[Saved entries]
☆ ☆ ☆ ☆ ☆ ☆ ☆

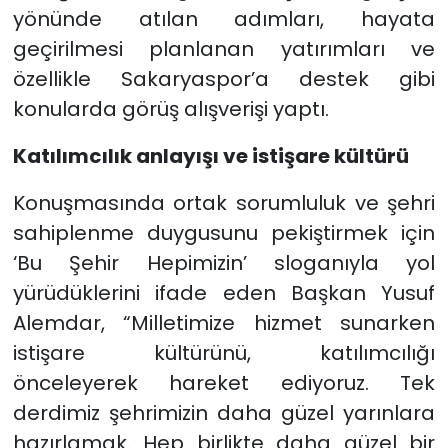
yönünde atılan adımları, hayata
geçirilmesi planlanan yatırımları ve
özellikle Sakaryaspor’a destek gibi
konularda görüş alışverişi yaptı.
Katılımcılık anlayışı ve istişare kültürü
Konuşmasında ortak sorumluluk ve şehri
sahiplenme duygusunu pekiştirmek için
‘Bu Şehir Hepimizin’ sloganıyla yol
yürüdüklerini ifade eden Başkan Yusuf
Alemdar, “Milletimize hizmet sunarken
istişare kültürünü, katılımcılığı
önceleyerek hareket ediyoruz. Tek
derdimiz şehrimizin daha güzel yarınlara
hazırlamak. Hep birlikte daha güzel bir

☆ ☆ ☆ ☆ ☆ ☆ ☆

Problem to solve: Output the text of the items above word for word, line by line, and leave the pictures out.

Your solution:
yönünde atılan adımları, hayata
geçirilmesi planlanan yatırımları ve
özellikle Sakaryaspor’a destek gibi
konularda görüş alışverişi yaptı.
Katılımcılık anlayışı ve istişare kültürü
Konuşmasında ortak sorumluluk ve şehri
sahiplenme duygusunu pekiştirmek için
‘Bu Şehir Hepimizin’ sloganıyla yol
yürüdüklerini ifade eden Başkan Yusuf
Alemdar, “Milletimize hizmet sunarken
istişare kültürünü, katılımcılığı
önceleyerek hareket ediyoruz. Tek
derdimiz şehrimizin daha güzel yarınlara
hazırlamak. Hep birlikte daha güzel bir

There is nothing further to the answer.